Bugingo has been involved in public feuds with many other pastors in Kampala. He sometimes uses his preaching to accuse fellow pastors of robbing their church members, which has led to feuds between Bugingo and other pastors in the city that are still ongoing. He has been accused of trying to tarnish the other pastors' character to attract their followers to his church.

Bugingo began teaching about missing Bible verses in the Good News and King James Bibles that refer to the Holy Spirit as 'Holy Ghost'. He asked Christians to stop reading the Bible because it was misleading them. He instead encouraged Christians to read the King James Version, but only after ensuring that every verse is present and the 'Holy Spirit' is not 'Holy Ghost'. In Bugingo's view, a ghost cannot be holy, meaning any Bible referring to the Holy Spirit as Holy Ghost is satanic. In 2017 Bugingo declared a burning of the 'satanic' Bibles. He was later sued in court, but denied the accusation, saying he was not referring to physical fire, but 'spiritual' fire. Bugingo was sued at Nabweru Magistrates Court in 2017 by two Christians, Aloysius Kizza Matovu and Evangelist Francisco Semugooma for burning Bibles.

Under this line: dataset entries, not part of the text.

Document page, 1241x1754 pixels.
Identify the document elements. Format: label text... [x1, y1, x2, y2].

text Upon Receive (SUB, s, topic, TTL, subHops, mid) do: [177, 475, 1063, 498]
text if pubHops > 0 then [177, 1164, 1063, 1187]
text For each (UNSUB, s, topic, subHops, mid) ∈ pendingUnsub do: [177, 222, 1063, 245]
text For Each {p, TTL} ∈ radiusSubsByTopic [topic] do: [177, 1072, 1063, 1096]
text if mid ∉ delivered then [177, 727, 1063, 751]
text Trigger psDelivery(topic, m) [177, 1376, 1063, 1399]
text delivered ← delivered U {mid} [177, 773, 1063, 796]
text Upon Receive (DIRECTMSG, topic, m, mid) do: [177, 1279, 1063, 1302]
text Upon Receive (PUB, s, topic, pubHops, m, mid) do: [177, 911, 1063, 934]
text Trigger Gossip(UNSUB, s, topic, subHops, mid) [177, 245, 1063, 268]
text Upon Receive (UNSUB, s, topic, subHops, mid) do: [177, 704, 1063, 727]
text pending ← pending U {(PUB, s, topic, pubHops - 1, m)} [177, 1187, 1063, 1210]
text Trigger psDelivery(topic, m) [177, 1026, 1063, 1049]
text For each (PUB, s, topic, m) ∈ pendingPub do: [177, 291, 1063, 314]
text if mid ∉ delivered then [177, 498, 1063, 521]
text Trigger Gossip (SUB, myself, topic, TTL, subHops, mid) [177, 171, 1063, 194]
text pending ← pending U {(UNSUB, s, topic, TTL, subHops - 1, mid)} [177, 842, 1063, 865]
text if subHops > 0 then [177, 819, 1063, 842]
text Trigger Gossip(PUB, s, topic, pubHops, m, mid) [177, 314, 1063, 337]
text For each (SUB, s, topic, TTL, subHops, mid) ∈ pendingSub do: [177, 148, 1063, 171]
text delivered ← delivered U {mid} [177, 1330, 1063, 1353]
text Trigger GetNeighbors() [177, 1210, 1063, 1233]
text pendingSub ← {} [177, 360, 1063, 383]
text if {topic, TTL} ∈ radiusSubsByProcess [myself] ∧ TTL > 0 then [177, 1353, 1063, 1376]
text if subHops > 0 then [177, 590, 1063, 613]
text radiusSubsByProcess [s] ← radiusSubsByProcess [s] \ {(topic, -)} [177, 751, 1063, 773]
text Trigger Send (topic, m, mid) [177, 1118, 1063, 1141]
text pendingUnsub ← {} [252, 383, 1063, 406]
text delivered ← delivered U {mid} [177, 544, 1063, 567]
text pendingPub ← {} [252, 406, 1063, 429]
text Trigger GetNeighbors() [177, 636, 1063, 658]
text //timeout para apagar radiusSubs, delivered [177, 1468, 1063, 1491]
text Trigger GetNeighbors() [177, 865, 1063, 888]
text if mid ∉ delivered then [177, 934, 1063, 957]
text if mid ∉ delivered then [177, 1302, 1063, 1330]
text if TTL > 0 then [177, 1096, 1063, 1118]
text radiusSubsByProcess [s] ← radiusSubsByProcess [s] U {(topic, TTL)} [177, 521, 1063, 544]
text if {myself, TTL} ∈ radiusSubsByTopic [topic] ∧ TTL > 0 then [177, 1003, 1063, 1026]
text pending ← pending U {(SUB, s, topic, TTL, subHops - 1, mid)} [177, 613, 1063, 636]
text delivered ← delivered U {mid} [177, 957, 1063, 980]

Bugingo won, as the presiding Judge said the accusers failed to produce solid evidence that Bugingo had burnt the Bibles, and the fire they showed of Bibles did not indicate him anywhere.

In February 2019, Bugingo's church was sued in the High Court for noise pollution.

Bugingo donated Ushs100 million to the Ugandan government to fight against COVID-19.

In January 2024, Aloysius Bugingo was injured in an attack which killed his bodyguard. Ugandan police said they were investigating the attack as an "attempted murder".

== Personal life ==
In the early 1990s, Bugingo married Teddy Naluswa, and the couple lived in poverty. Despite clashes over Bugingo's born again faith, they stayed together for their children. Bugingo and Naluswa have three daughters, Doreen Gift, Winnie, and Jenifer Bugingo, and one son, Miracle Bugingo.

Bugingo's marriage to Teddy made the national news in Uganda when the couple's conflicts became public. Teddy subsequently stopped attending church, and Bugingo told the church congregation that she and their daughter Doreen were working against his ministry and trying to steal church assets. Bugingo claimed that Teddy had demanded a share of church land in exchange for a divorce. Other religious leaders disapproved of Bugingo's behaviour. In 2019, Bugingo was criticized by fellow preachers and the public for insulting his wife Teddy publicly and disclosing their marriage secrets.

Teddy Bugingo launched her own church, Word of Salvation Ministries International (WSMI) in January 2020. In 2020, five pastors were alleged to have left HPMI for Teddy Bugingo's Church.

In September 2019 he was quizzed by Minister Nakiwala over child neglect.

Bugingo subsequently entered into a relationship with Susan Makula. In December 2019, she announced that she was pregnant with twins.

In June 2021, he was reported to have contracted COVID 19.